Hasil riset tentang usaha ultramikro (UMi) di Indonesia menunjukkan ada 45 juta pelaku usaha UMi per akhir 2019. Dari jumlah tersebut, baru 15 pelaku usaha ultramikro yang sudah tersentuh layanan keuangan formal dari bank atau teknologi finansial (tekfin). Artinya, masih ada 30 juta pelaku UMi yang pendanaannya masih bergantung kepada rentenir, kerabat, dan belum sama sekali terjangkau lembaga keuangan.
”Maka, yang utama kami akan menyasar pelaku usaha yang belum tersentuh sama sekali lembaga keuangan. Kemudian, setelah itu kami sasar pelaku usaha yang sudah dapat layanan keuangan, tapi masih butuh tambahan,” ujar Sunarso.

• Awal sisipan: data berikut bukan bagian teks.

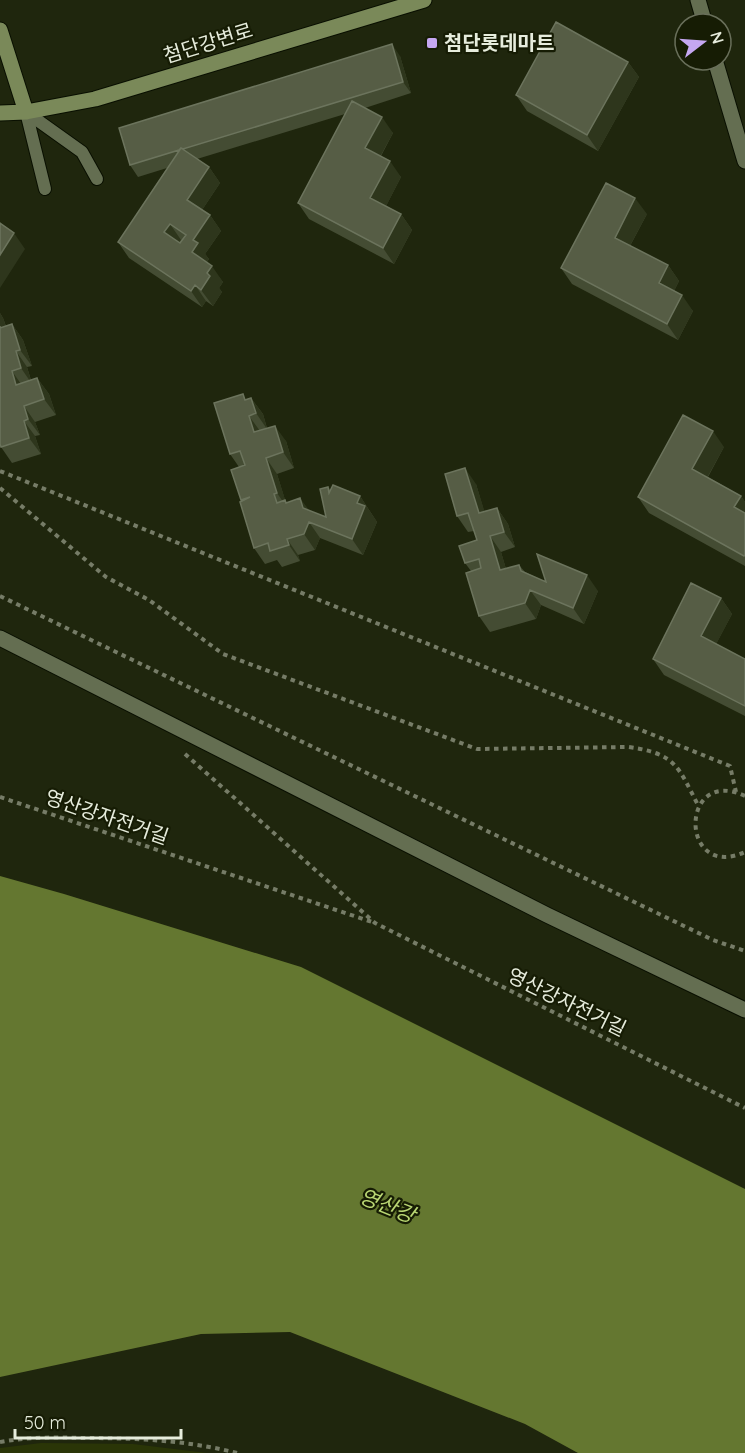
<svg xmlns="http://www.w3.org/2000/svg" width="745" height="1453" viewBox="0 0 745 1453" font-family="Quicksand,'Noto Sans KR',sans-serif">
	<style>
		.green { fill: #2a3507 }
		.water { fill: #647730 }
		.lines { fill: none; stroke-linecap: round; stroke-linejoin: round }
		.lane-casing { stroke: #090f00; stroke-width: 14 }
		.street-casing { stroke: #090f00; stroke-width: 17 }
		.secondary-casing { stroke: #090f00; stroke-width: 17 }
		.path { stroke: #767c67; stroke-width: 4; stroke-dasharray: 4.5 4.5; stroke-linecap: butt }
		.lane { stroke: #646e51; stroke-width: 12 }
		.street { stroke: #646e51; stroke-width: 15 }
		.secondary { stroke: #7a8959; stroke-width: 15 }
		.wall { fill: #444c33 }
		.shaded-wall { fill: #2e361c }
		.building { fill: #565d45; stroke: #6c745d; stroke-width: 1.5; fill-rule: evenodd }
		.poi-dot { fill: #c5a7f1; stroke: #161c04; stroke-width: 2 }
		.labels { text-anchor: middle; stroke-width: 4.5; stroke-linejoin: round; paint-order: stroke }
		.street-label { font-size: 20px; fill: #e6ecdc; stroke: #161c04 }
		.poi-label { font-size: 20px; font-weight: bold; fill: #e6ecdc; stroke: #161c04; text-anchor: start }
		.water-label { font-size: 21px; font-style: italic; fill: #b9d673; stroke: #161c04 }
	</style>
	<rect width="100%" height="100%" fill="#1f260d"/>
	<path class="green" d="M41,1443L133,1444L207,1453H0V1448Z"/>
	<path class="water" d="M0,876L64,894L301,967L745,1189V1453H578L525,1424L290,1332L201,1334L0,1377Z"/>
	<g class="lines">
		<defs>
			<path id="lane" d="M26,112L82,152L97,179
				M26,112L45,189"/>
			<path id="street" d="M698,0L705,24
				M715,60L745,161
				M0,638L547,915L745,1010"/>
			<path id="secondary" d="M0,30L26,112
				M0,113L26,112L95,99L424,0"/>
		</defs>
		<use href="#lane" class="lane-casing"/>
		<use href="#street" class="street-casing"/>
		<use href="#secondary" class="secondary-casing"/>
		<path class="path" d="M0,471L730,766L736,792
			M0,488L106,577L149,600L223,654L477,749L629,747C677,754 678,767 699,807
			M0,596L713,940L745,951
			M185,754L375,923L745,1108
			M745,796C679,765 679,882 745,852
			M0,797L372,922
			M0,1442C28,1437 54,1437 82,1438C135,1438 186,1440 237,1453"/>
		<use href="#lane" class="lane"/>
		<use href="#street" class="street"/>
		<use href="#secondary" class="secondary"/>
	</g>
	<path class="wall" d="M400,56L411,93L365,108L393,133L381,156L401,177L386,206L401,214L412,230L394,264L309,219L298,203L345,114L197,159L209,167L220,183L202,210L210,215L221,231L205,254L209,259L207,262L223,282L219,288L222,292L213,306L206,301L202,307L129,258L118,242L167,168L138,177L130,165Z
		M628,62L639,77L598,151L527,111L516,95Z
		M647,214L630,246L668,265L679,281L674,291L693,311L678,340L572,284L561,268Z
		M0,313L3,318L6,326L12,324L23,340L32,366L27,367L31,380L37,378L49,394L56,415L35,422L40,435L35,436L41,454L12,463L1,447L0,444Z
		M251,398L263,414L267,428L286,441L294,468L277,474L285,500L287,503L326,517L328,487L331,490L360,496L377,522L363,555L320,538L315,550L298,555L300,561L282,567L277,560L265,564L254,548L241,500L239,467L230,454L247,399Z
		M724,447L708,477L741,496L745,502V566L649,513L638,497Z
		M476,484L484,511L497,508L508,524L515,547L501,552L506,569L519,565L525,572L546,582L598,591L584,624L541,605L536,619L490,632L479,616L471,571L465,563L477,540L474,531L468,532L457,516Z
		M721,598L732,614L716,644L745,659V716L664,675L653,659Z"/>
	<path class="shaded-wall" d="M392,44L400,56L411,93L403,82Z
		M628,62L639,77L598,151L587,135Z
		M382,117L393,133L376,164L365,148Z
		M390,161L401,177L382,214L370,198Z
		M209,167L220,183L198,216L187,200Z
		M635,198L647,214L626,253L615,238Z
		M401,214L412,230L394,264L383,248Z
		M210,215L221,231L205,254L209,259L203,268L192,252L193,240Z
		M170,224L181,240L175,248L164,232Z
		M14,233L25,249L0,288V255Z
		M668,265L679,281L670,299L659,283Z
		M212,266L223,282L219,288L222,292L213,306L201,290L207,273Z
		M195,285L206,301L202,307L191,291Z
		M682,295L693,311L678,340L667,324Z
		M0,313L3,318L12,344L0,326Z
		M12,324L23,340L32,366L20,350Z
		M16,351L27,367L32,384L21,368Z
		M12,371L23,387L16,385Z
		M37,378L49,394L56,415L44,399Z
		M251,398L263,414L267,429L256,413Z
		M24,406L35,422L40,435L28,419Z
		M249,416L260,431L254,432Z
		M24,421L35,436L41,454L29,438Z
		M275,426L286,441L294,468L283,452Z
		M713,431L724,447L703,485L692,469Z
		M266,458L277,474L288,509L277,493Z
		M465,468L476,484L490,529L479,513Z
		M360,496L377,522L363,555L352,539L357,503Z
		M741,496L745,502V523L734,507Z
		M300,498L312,514L303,508Z
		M497,508L508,524L515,547L504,532Z
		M309,522L320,538L315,550L304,534Z
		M490,536L501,552L511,586L500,570Z
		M287,539L298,555L300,561L289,545Z
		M587,575L598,591L584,624L573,608Z
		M530,590L541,605L536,619L525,603Z
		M721,598L732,614L712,652L701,636Z"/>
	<path class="building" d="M556,22L628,62L587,135L516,95Z
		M392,44L403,82L183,149L181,148L179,150L130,165L119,128Z
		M352,101L382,117L365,148L390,161L370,198L401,214L383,248L298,203Z
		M181,148L209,167L187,200L210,215L193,240L198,243L192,252L212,266L207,273L210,276L201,290L195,285L191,291L118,242ZM170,224L186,235L180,243L164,232Z
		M606,183L635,198L615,238L668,265L659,283L682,295L667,324L561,268Z
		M0,223L14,233L0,255Z
		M12,324L20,350L16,351L21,368L12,371L16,385L37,378L44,399L24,406L28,419L24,421L29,438L1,447L0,444V326V328Z
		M243,394L245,400L251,398L256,413L249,416L254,432L275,426L283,452L266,458L277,493L274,494L277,503L285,500L286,503L300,498L303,508L326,517L320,489L328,487L329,493L333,485L360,496L357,503L365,506L352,539L309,522L304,534L287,539L289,545L270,551L268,543L254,548L240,502L250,497L241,500L231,470L245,465L240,451L230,454L214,403Z
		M683,415L713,431L692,469L741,496L734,507L745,513V555L744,556L638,497Z
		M465,468L479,513L497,508L504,532L490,536L500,570L519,565L521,571L546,582L537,554L587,575L573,608L530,590L525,603L479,616L466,573L481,568L479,559L465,563L459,546L477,540L468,513L457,516L445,474Z
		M691,583L721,598L701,636L745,659V706L653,659Z"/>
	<rect class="poi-dot" x="426" y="37" width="12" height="12" rx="3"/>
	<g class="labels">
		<g class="street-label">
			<text transform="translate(208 43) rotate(-17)" y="7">첨단강변로</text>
			<text transform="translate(107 817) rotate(19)" y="7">영산강자전거길</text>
			<text transform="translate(567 1002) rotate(26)" y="7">영산강자전거길</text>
		</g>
		<g class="poi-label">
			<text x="444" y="50">첨단롯데마트</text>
		</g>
		<g class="water-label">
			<text transform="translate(387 1206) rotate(22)" y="7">영산강</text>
		</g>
	</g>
	<g transform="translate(703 42) rotate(73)"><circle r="28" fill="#161c04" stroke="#696f5a" stroke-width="1.5"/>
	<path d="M0-4.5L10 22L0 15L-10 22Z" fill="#c5a7f1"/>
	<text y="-9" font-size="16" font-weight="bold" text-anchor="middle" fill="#e6ecdc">N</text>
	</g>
	<path d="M15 1429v9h166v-9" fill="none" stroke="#e6ecdc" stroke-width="3"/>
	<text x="24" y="1429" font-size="18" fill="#e6ecdc" stroke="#161c04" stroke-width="4.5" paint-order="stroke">50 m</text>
</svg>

Untuk mengoptimalkan penyaluran kredit ke segmen ultramikro, BRI melakukan efisiensi jaringan bersama PNM dan Pegadaian selaku anggota Holding Ultra Mikro. Efisiensi dilakukan salah satunya melalui program Sentra Layanan Ultra Mikro atau SenyuM. Program ini membuat BRI, PNM, dan Pegadaian bisa secara efektif memberdayakan pelaku usaha ultramikro yang unbankable.
”Kami juga buat aplikasi UMi Corner untuk akuisisi dan terus tingkatkan layanan kami untuk melayani 45 juta pengusaha ultramikro,” ujarnya.
Target regulator
Proyeksi pertumbuhan penyaluran kredit itu juga dikemukakan oleh regulator perbankan, yakni Otoritas Jasa Keuangan (OJK) dan Bank Indonesia (BI).
Ketua Dewan Komisioner OJK Wimboh Santoso memproyeksikan pertumbuhan penyaluran kredit 2022 pada kisaran 7,5 persen dengan plus minus 1 persen.
”Pada 2021 merebak varian Delta pada pertengahan tahun, tetapi rupanya sampai akhir tahun penyaluran kredit masih bertumbuh 5,2 persen. Tahun ini, dengan prediksi pertumbuhan ekonomi makin membaik, maka kami optimistis pertumbuhan ekonomi bisa tumbuh 7,5 persen,” ujar Wimboh.
Target pertumbuhan ini sedikit berbeda dengan yang ditetapkan Bank Indonesia (BI), yakni 6-8 persen. Gubernur BI Perry Warjiyo mengatakan, permintaan kredit baik dari sisi korporasi maupun UMKM terindikasi meningkat.
”Ini didorong oleh meningkatnya permintaan sejalan dengan pemulihan aktivitas dunia usaha serta dukungan program pemerintah,” ujar Perry.